Mexico City

lawmakers have given the green light to decriminalize sex work in the capital, hoping it will be a first step to a crackdown on sex trafficking that traps thousands of Mexican women and children.

Lawmakers in Mexico City’s Congress on Friday voted 38-0, with eight abstentions, in favor of a bill to remove a line in the Civic Culture Law which said prostitutes and their clients can be fined or arrested if neighbors complained.

Temistocles Villanueva, a local representativ

e with the ruling center-left Morena party, said the new law recognized that people had the right to engage in sex work.

“It’s a first step that has to lead to regulation of sex work, to fight human trafficking and strengthen the rights of sex workers,” he said.

“Exercising sexuality in our country is still a taboo topic that few of us dare to talk about.”

Sex work is allowed in much of Mexico but states have different and sometimes unclear rules, meaning workers frequently operate in legal vacuums which can leave them vulnerable to exploitation and trafficking by crime gangs.

Mexico is a source, transit, and destination country for men, women, and children subjected to sex trafficking and forced labor, with Mexican women and children the most at risk from sex trafficking, according to the U.S. State Department .

Mexico is listed as a Tier 2 nation in the U.S.’s Trafficking in Persons Report , meaning it does not meet the minimum standards for the elimination of trafficking but it is making significant efforts to do so.

The report said observers had made links between women’s disappearances and murders and trafficking by organized criminal groups.

Elvira Madrid, founder of sex work rights group Brigada Callejera

said the change to the law was welcome, but now there needed to be a legal framework that protected workers.

Debate over the legal status of sex work in Mexico and elsewhere is controversial, particularly among some anti-slavery groups who argue that decriminalization provides a cover for human traffickers.

But sex worker and other human rights groups in Mexico say criminalization only sends the problem deeper underground, and exposes an already vulnerable group to abuses by police and organized crime.

Friday’s bill came after an earlier version was criticized by sex worker and human rights groups. Mayor Claudia Sheinbaum ’s office sent it back to Congress with suggested modifications which were taken up.

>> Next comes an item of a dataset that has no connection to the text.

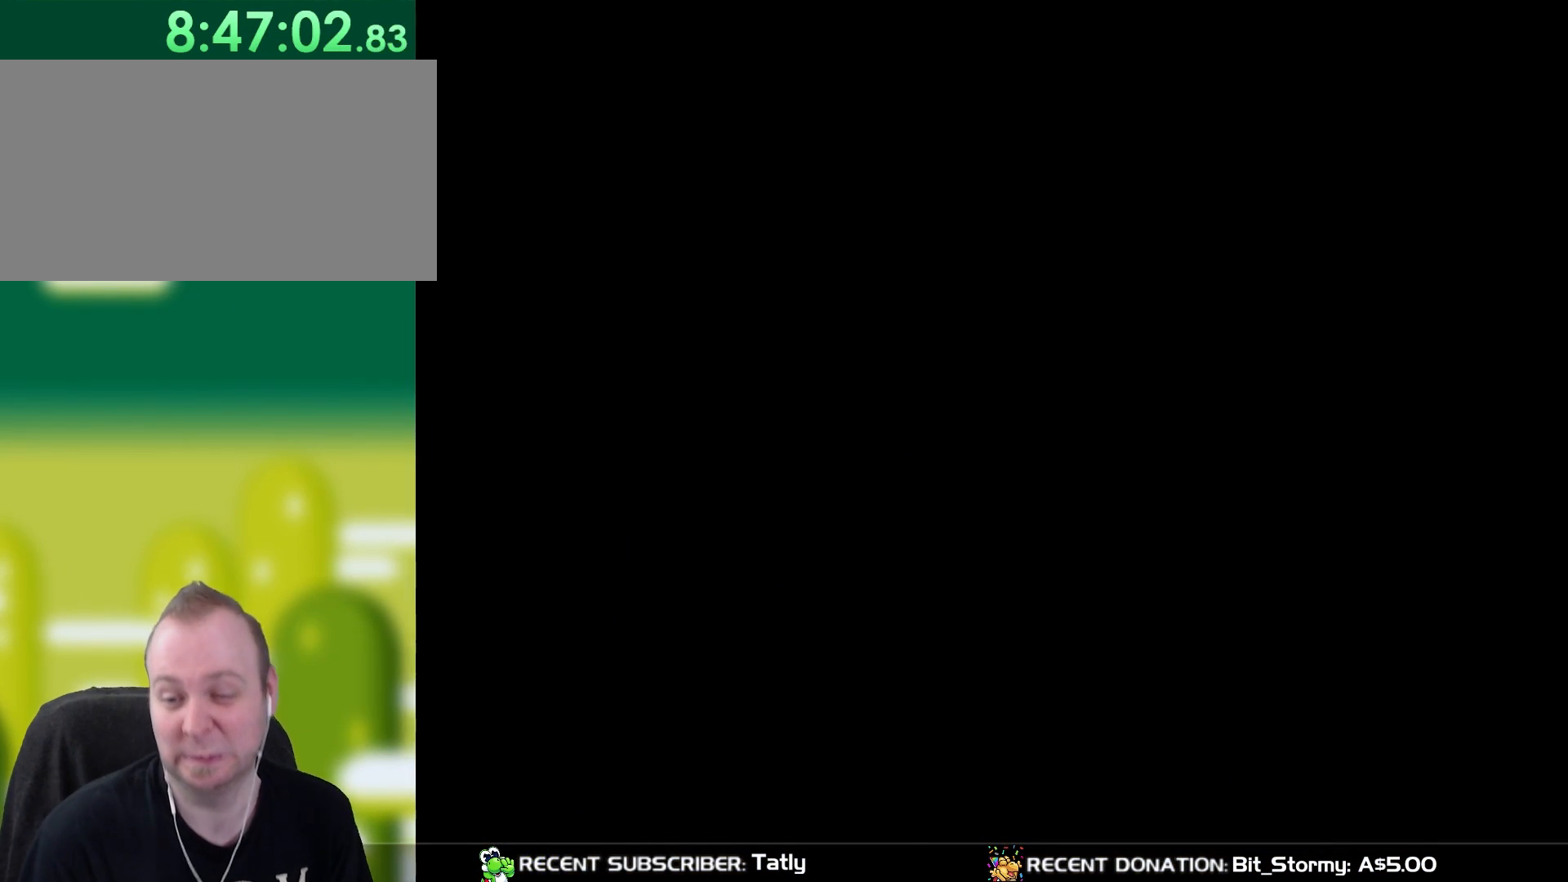
{"buttons": [], "events": []}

Eduardo Santillan, also a Morena Mexico City Congressman

, said that now that sex work was decriminalized, anti-trafficking public policy should be strengthened.

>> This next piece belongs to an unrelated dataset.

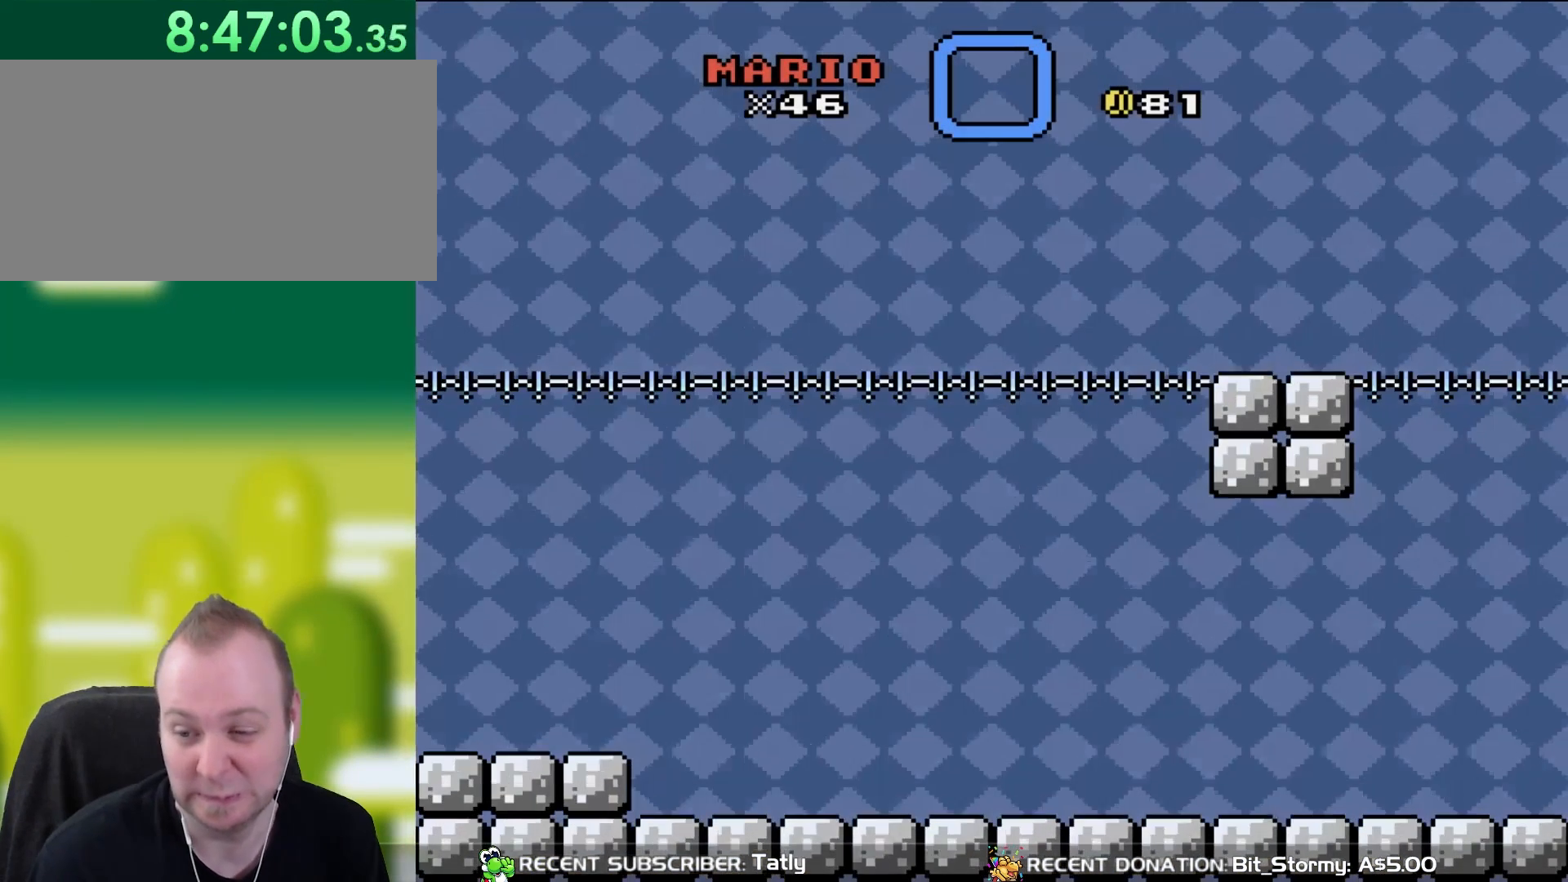
{"buttons": ["Y"], "events": [[383, "Y", "down"]]}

“We think that the big challenge of this Congress will be making both of these fundamental principles compatible,” he said.

Nevertheless, independent sex workers in Mexico City gathered last week at the Puente de Alvarado avenue , one of the city’s well known locations for prostitution, to demand that their work be respected. They asked to put an end to discrimination and lethal violence against women, notably trans women.

Likewise, they asked local deputies, as well as Mexico City authorities, to take them into account as part of their evaluations of street prostitution, alleging that only some groups and organizations had managed to divide sex work into sectors, while women who work independently have been excluded and ignored.

In this sense, they called on law enforcement authorities to stop the criminalization of their work, and claimed that in some cases they even arrested women just for standing at “tolerance points” and submitted them to so-called inspections in which they were often subject to sexual abuse.

“The first thing we want to say is that the authorities and local legislators have not taken us into account . We see that there have been some efforts to regulate laws on prostitution and that’s fine, but they haven’t even asked for our opinion. They don’t know what we need or how we feel about it,” they complained.

We want them to stop criminalizing and stigmatizing us street workers . We want people to know that we have rights too, and the fact that we are sex workers doesn’t give them the right to threaten, attack, or kill us,” commented Rogelia, a prostitute with 20 years of experience.

The meeting was held in the framework of the International Sex Worker Day on June 2, an event that they used to speak up and demand respect. “As you may realize, there aren’t that many of us present today. That’s because they’re scared to come out in broad daylight and having people know their identity. It is exactly the kind of stigmatization we want to avoid,” said one of the attendants.

“If they don’t take us into account in government decision-making, then we are left defenseless before society and local authorities,” stated Margarita, another sex worker who attended the event.